Powiat chrzanowski
Panie władzo płacę kartą
W piątek pierwsze osoby ukarane przez chrzanowską drogówkę za złamanie przepisów, mogły zapłacić mandat od razu podczas kontroli. Taką możliwość dają elektroniczne terminale płatnicze, które dostała policja w całym kraju, m.in. komenda w Chrzanowie.
Na wyposażeniu chrzanowskiej policji znalazło się sześć takich urządzeń. Umożliwiają płacenie za mandat elektronicznie - kartą płatniczą. Na razie wszystkie terminale trafiły do wydziału ruchu drogowego.
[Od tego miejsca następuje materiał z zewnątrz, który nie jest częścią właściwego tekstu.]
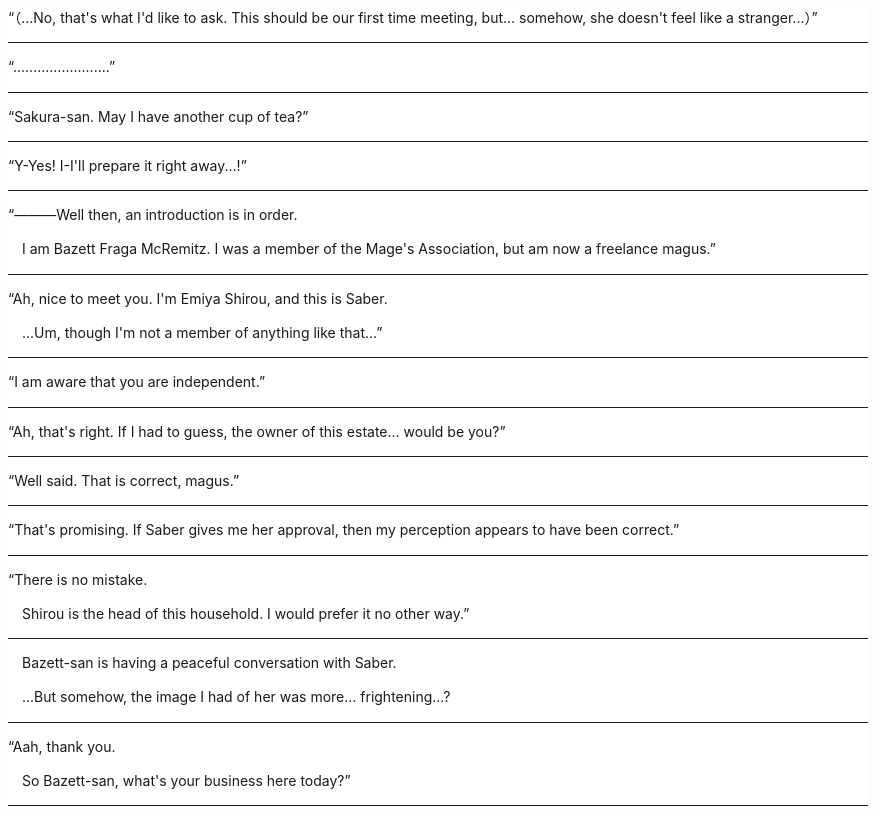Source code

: “（...No, that's what I'd like to ask. This should be our first time meeting, but... somehow, she doesn't feel like a stranger...）”  
  
---  
  
“........................”  
  
---  
  
“Sakura-san. May I have another cup of tea?”  
  
---  
  
“Y-Yes! I-I'll prepare it right away...!”  
  
---  
  
“―――Well then, an introduction is in order.  
  
　I am Bazett Fraga McRemitz. I was a member of the Mage's Association, but am now a freelance magus.”  
  
---  
  
“Ah, nice to meet you. I'm Emiya Shirou, and this is Saber.  
  
　...Um, though I'm not a member of anything like that...”  
  
---  
  
“I am aware that you are independent.”  
  
---  
  
“Ah, that's right. If I had to guess, the owner of this estate... would be you?”  
  
---  
  
“Well said. That is correct, magus.”  
  
---  
  
“That's promising. If Saber gives me her approval, then my perception appears to have been correct.”  
  
---  
  
“There is no mistake.  
  
　Shirou is the head of this household. I would prefer it no other way.”  
  
---  
  
　Bazett-san is having a peaceful conversation with Saber.  
  
　...But somehow, the image I had of her was more... frightening...?  
  
---  
  
“Aah, thank you.  
  
　So Bazett-san, what's your business here today?”  
  
---  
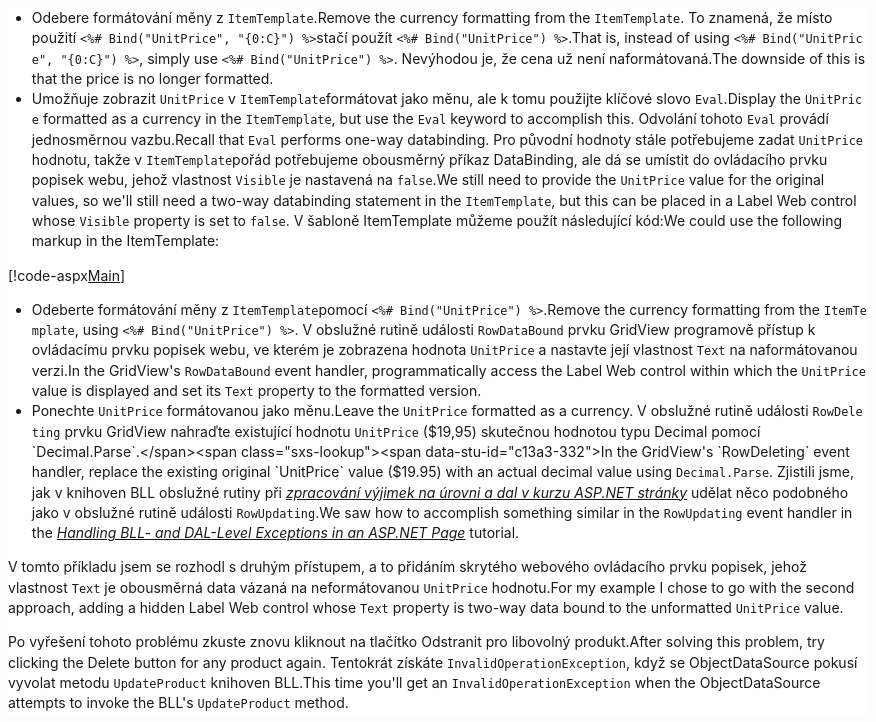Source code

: - <span data-ttu-id="c13a3-322">Odebere formátování měny z `ItemTemplate`.</span><span class="sxs-lookup"><span data-stu-id="c13a3-322">Remove the currency formatting from the `ItemTemplate`.</span></span> <span data-ttu-id="c13a3-323">To znamená, že místo použití `<%# Bind("UnitPrice", "{0:C}") %>`stačí použít `<%# Bind("UnitPrice") %>`.</span><span class="sxs-lookup"><span data-stu-id="c13a3-323">That is, instead of using `<%# Bind("UnitPrice", "{0:C}") %>`, simply use `<%# Bind("UnitPrice") %>`.</span></span> <span data-ttu-id="c13a3-324">Nevýhodou je, že cena už není naformátovaná.</span><span class="sxs-lookup"><span data-stu-id="c13a3-324">The downside of this is that the price is no longer formatted.</span></span>
- <span data-ttu-id="c13a3-325">Umožňuje zobrazit `UnitPrice` v `ItemTemplate`formátovat jako měnu, ale k tomu použijte klíčové slovo `Eval`.</span><span class="sxs-lookup"><span data-stu-id="c13a3-325">Display the `UnitPrice` formatted as a currency in the `ItemTemplate`, but use the `Eval` keyword to accomplish this.</span></span> <span data-ttu-id="c13a3-326">Odvolání tohoto `Eval` provádí jednosměrnou vazbu.</span><span class="sxs-lookup"><span data-stu-id="c13a3-326">Recall that `Eval` performs one-way databinding.</span></span> <span data-ttu-id="c13a3-327">Pro původní hodnoty stále potřebujeme zadat `UnitPrice` hodnotu, takže v `ItemTemplate`pořád potřebujeme obousměrný příkaz DataBinding, ale dá se umístit do ovládacího prvku popisek webu, jehož vlastnost `Visible` je nastavená na `false`.</span><span class="sxs-lookup"><span data-stu-id="c13a3-327">We still need to provide the `UnitPrice` value for the original values, so we'll still need a two-way databinding statement in the `ItemTemplate`, but this can be placed in a Label Web control whose `Visible` property is set to `false`.</span></span> <span data-ttu-id="c13a3-328">V šabloně ItemTemplate můžeme použít následující kód:</span><span class="sxs-lookup"><span data-stu-id="c13a3-328">We could use the following markup in the ItemTemplate:</span></span>

[!code-aspx[Main](implementing-optimistic-concurrency-cs/samples/sample10.aspx)]

- <span data-ttu-id="c13a3-329">Odeberte formátování měny z `ItemTemplate`pomocí `<%# Bind("UnitPrice") %>`.</span><span class="sxs-lookup"><span data-stu-id="c13a3-329">Remove the currency formatting from the `ItemTemplate`, using `<%# Bind("UnitPrice") %>`.</span></span> <span data-ttu-id="c13a3-330">V obslužné rutině události `RowDataBound` prvku GridView programově přístup k ovládacímu prvku popisek webu, ve kterém je zobrazena hodnota `UnitPrice` a nastavte její vlastnost `Text` na naformátovanou verzi.</span><span class="sxs-lookup"><span data-stu-id="c13a3-330">In the GridView's `RowDataBound` event handler, programmatically access the Label Web control within which the `UnitPrice` value is displayed and set its `Text` property to the formatted version.</span></span>
- <span data-ttu-id="c13a3-331">Ponechte `UnitPrice` formátovanou jako měnu.</span><span class="sxs-lookup"><span data-stu-id="c13a3-331">Leave the `UnitPrice` formatted as a currency.</span></span> <span data-ttu-id="c13a3-332">V obslužné rutině události `RowDeleting` prvku GridView nahraďte existující hodnotu `UnitPrice` ($19,95) skutečnou hodnotou typu Decimal pomocí `Decimal.Parse`.</span><span class="sxs-lookup"><span data-stu-id="c13a3-332">In the GridView's `RowDeleting` event handler, replace the existing original `UnitPrice` value ($19.95) with an actual decimal value using `Decimal.Parse`.</span></span> <span data-ttu-id="c13a3-333">Zjistili jsme, jak v knihoven BLL obslužné rutiny při [*zpracování výjimek na úrovni a dal v kurzu ASP.NET stránky*](handling-bll-and-dal-level-exceptions-in-an-asp-net-page-cs.md) udělat něco podobného jako v obslužné rutině události `RowUpdating`.</span><span class="sxs-lookup"><span data-stu-id="c13a3-333">We saw how to accomplish something similar in the `RowUpdating` event handler in the [*Handling BLL- and DAL-Level Exceptions in an ASP.NET Page*](handling-bll-and-dal-level-exceptions-in-an-asp-net-page-cs.md) tutorial.</span></span>

<span data-ttu-id="c13a3-334">V tomto příkladu jsem se rozhodl s druhým přístupem, a to přidáním skrytého webového ovládacího prvku popisek, jehož vlastnost `Text` je obousměrná data vázaná na neformátovanou `UnitPrice` hodnotu.</span><span class="sxs-lookup"><span data-stu-id="c13a3-334">For my example I chose to go with the second approach, adding a hidden Label Web control whose `Text` property is two-way data bound to the unformatted `UnitPrice` value.</span></span>

<span data-ttu-id="c13a3-335">Po vyřešení tohoto problému zkuste znovu kliknout na tlačítko Odstranit pro libovolný produkt.</span><span class="sxs-lookup"><span data-stu-id="c13a3-335">After solving this problem, try clicking the Delete button for any product again.</span></span> <span data-ttu-id="c13a3-336">Tentokrát získáte `InvalidOperationException`, když se ObjectDataSource pokusí vyvolat metodu `UpdateProduct` knihoven BLL.</span><span class="sxs-lookup"><span data-stu-id="c13a3-336">This time you'll get an `InvalidOperationException` when the ObjectDataSource attempts to invoke the BLL's `UpdateProduct` method.</span></span>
Niewykluczone, że część będzie także w dyspozycji wydziału prewencji.
Do tej pory osoby ukarane za złamanie przepisów otrzymywały mandaty kredytowe. Gotówką mogli płacić jedynie cudzoziemcy.
- Niektórzy obywatele narzekali, że to kłopot, bo trzeba potem robić przelew albo biec na pocztę. Pytali, dlaczego nie mogą zapłacić od razu, na miejscu kontroli. Od piątku jest taka możliwość. Pierwsi mieszkańcy już z niej skorzystali - mówi Katarzyna Dąbkowska, rzeczniczka prasowa chrzanowskiej policji.
Komentarze
4 komentarzy
Nie płacę. Jakoś się udaje, bo po prostu przestrzegam przepisy. Tylko trochę przeraża mnie nasze policyjne państwo. Inaczej sobie wyobrażam pracę policji i swobody obywatelskie. Niestety był socjalizm, a od ostatnich wyborów idziemy w coraz głębszy komunizm. Nie jestem przeciwny przestrzeganiu prawa i jego egzekwowaniu. Trochę mnie jednak martwi podejście policji polskiej do obywateli w porównaniu z podejściem policji w innych krajach. Nie jestem jakimś globtroterem, ale powiedzmy byłem tu i tam. Na tym jak kiedyś mówiono "zgniłym zachodzie" i w byłych demoludach. Nie miałem za wiele do czynienia z policją, ale jak już to ich podejście jest jakieś inne. U nas mam takie wrażenie, ale dopiero od kilkunastu lat, tak od 8-10, że podejście polskiej policji przypomina takie ślepe wykonywanie rozkazów partii rządzących. To takie prawdziwe zbrojne ramię rządu gotowe posunąć się nawet do łamania prawa byle przypochlebić się rządowi. Poza tym od pewnego czasu policjanci przypominają ubezwłasnowolnione maszyny. Nie mają swojego zdania, nie potrafią sami podjąć decyzji, tylko recytują regułki przekazane gdzieś z góry i za wszelką cenę tylko karzą. Czasami to aż nie przystoi, że czają się na staruszkę by przeszła metr obok pasów na drodze, gdzie przejeżdżają dwa samochody dziennie.
Chełmofon dużo płacisz mandatów, co? ;-)
No to się zaczęło! Wiecie co jest najgorsze w tym wszystkim. W policji pojawi się kolejna statystyka, kto będzie miał najwięcej mandatów zapłaconych kartą. Zaczyna się kolejny wyścig szczurów. Naczelnicy już pewnie zastanawiają się, jak zmobilizować policjantów by jak najwięcej mandatów pobierali poprzez płatności kartą, a sami już sobie wyobrażają jak to zostaną wychwalani, że oni mają tyleee, a tamci to tylko tyle. I już się ślinią... . A pan komendant główny do kamer będzie grzmiał, że zlikwiduje patologię statystyk, a w międzyczasie, będzie na swoim smartfonie przeglądał wyniki.
Obywatele narzekali? Ojej, to straszne, a może trzeba było to potraktować jako dodatkową karę, zamiast ułatwiać życie piratom drogowym?